The boar escaped through a thicket far too dense for Eeris. She had to use her magic to instantly tear the bushes apart, make them grow some other way.
“There must be some deserted island nobody else can find,” continued Boaris. “And diamonds grow on trees, if I’m lucky.”
“We want you here,” said Eeris. “You’re one of us, darling. You’re a demigod and we—”
“Don’t care. Don’t want to hear. You can all do whatever you want, you’re all going to die soon anyway, leave me out of it.”
The boar tried another thicket as his escape route, before giving up.
“You don’t really believe that, do you? That those power-hungry wolves of Amor would be better for this world than, oh, I don’t know, the godchildren who created all this life and give you endless love?”
“Endless—you really dare—” Boaris turned around. He dumped his canvas bag on the floor and caused a minor, local earthquake. “What you gave me is the opposite of love!”
Eeris’ long neck fell slowly, as if the power to keep it upright was fleeing her rapidly.
“How can you say I gave you the opposite of love? There is not a hateful bone in my body, not a vengeful breath in my lungs! I didn’t do anything to you, ever, I didn’t obstruct you. I gave you the freedom to find your own path.”
Boaris grabbed his bag again and raised his voice. He was drawing the attention of the entire war camp now.
“The opposite of love isn’t hate. Hate means you still care. Hate means there is still fire and passion. The opposite of love is indifference.”

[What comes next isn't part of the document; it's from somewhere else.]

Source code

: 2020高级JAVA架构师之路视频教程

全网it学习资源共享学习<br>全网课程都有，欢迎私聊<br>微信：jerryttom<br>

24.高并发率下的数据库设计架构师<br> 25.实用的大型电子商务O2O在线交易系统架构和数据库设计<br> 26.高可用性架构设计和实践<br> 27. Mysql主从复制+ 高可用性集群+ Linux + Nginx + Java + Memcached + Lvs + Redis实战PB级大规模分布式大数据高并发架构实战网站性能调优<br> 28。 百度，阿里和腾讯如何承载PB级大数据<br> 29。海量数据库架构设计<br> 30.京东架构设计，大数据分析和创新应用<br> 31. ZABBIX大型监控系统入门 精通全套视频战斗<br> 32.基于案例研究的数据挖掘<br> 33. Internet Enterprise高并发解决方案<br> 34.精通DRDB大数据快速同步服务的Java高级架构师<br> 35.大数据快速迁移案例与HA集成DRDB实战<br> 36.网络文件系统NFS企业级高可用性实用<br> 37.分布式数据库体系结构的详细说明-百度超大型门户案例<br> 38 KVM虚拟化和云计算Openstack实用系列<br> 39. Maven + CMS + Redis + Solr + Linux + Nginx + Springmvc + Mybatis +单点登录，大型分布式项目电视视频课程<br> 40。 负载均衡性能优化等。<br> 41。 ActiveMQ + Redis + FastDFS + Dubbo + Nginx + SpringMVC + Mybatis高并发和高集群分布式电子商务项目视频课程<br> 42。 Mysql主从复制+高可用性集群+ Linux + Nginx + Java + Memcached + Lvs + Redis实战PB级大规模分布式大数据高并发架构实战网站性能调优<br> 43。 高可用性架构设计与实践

Boaris ran away as quickly as he could. Being a demigod, that was a respectable pace, a surprise to any who saw his bulky boar shape.
But his own words, screamed at his mother, echoed in his head.
And just as he had successfully fled the Amor region, he slowed down, more and more. And then he sighed and turned around. He had knowledge about some “criminals” and their big plan for tomorrow. He still screamed—so he still cared.